In a way it is another for of taxation - to be paid in flesh.

He clearly believes that the state, though he would no doubt wish to euphemistically couch it in terms of ‘society’, or even that much abused term ‘the community’, has a greater right to an individual’s private property than the actual owner. Especially when said owner is unable to express an opinion, be that property bricks and mortar, cash or their own person.

What next? Once the state has established the precedence in having a proprietorial interest over the individual’s own body, regardless of their personal wishes? Will it then be happy to permit you to fail to maximise it’s effectiveness by not taking enough exercise, or for you to damage it by over eating, or drinking any alcohol?

That might make the organs less likely to be of use and you to be an unreasonable drain on the NHS taking precious resources that could be used on something more sociably useful such as another manager.

To presume consent is to take without consent and to presume the right to do so.

5 comments:

Kat P said...

BBC News 24 seems to be pushing the new government line.

They looked quite surprised a patients’ association representative was against it and were more hostile on him in the interview than usual.

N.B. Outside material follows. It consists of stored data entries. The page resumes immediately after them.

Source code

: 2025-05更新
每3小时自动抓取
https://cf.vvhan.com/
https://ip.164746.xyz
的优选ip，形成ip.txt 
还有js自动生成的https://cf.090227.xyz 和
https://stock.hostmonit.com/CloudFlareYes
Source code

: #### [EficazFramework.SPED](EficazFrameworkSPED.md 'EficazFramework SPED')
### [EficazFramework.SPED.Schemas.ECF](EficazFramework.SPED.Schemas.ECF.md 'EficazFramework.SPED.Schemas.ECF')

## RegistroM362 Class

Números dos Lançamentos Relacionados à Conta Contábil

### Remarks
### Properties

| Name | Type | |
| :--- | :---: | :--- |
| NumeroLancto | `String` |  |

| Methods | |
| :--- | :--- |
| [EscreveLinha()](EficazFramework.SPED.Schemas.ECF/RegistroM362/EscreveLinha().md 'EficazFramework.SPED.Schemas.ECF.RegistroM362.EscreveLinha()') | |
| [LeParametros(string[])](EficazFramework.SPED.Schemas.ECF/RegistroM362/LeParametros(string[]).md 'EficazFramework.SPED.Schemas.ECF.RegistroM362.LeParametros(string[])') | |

Bretwalda Edwin-Higham said...

He's not getting my organs, the fr---in' ghoul.

Phil A said...

Kat, I think I may have caught part of that interview. In the one I saw the guy made the quite telling point that who could trust a Government database anyway, opt in or out, to actually get it right.

I thought exactly. Their jobs database can’t manage to match junior Drs posts, they loose personal data or pass it on to ‘uncle tom cobbly and all’.

You're right, the interviewer did seem more like an interrogator after a confession, once he realised the guy was not towing the party line.

J, I have no particular objection to really donating, if it should ever come to that (which I earnestly hope it does not). My problem is that Gordon Brown apparently assumes the State/he has the right to just take them without asking first.

Shades said...

If presumed consent is introduced then my next action would be explicit dissent.

Kick them in the bollocks with unintended consequences, it's the only language they understand (and the only law they struggle to think about).

Phil A said...

Shades, I must admit. Enforced assumed consent may well result in explicit refusal from me also. I don’t know if this will be the response in the majority.

The whole concept of ‘assumed’ consent relies on the inertia and lack of attention to the matter of the majority until it affects the individual concerned.

That’s what this government relies on across the board not just in this matter.

Re unintended consequences - This Government must be wearing padded leather breeches, the number of times it has been bitten in the backside by inevitable action of the law of unintended consequences brought on by repeated ill conceived and poorly thought out policy and legislation.

I wonder if Brown brought this controversial proposal up at this time, as much to divert attention from the likes of; Hain’s donation laundering, government incompetence over Northern Rock, his selling off gold reserves at a pathetic price highlighted by the current high value of gold, etc., etc., as anything else.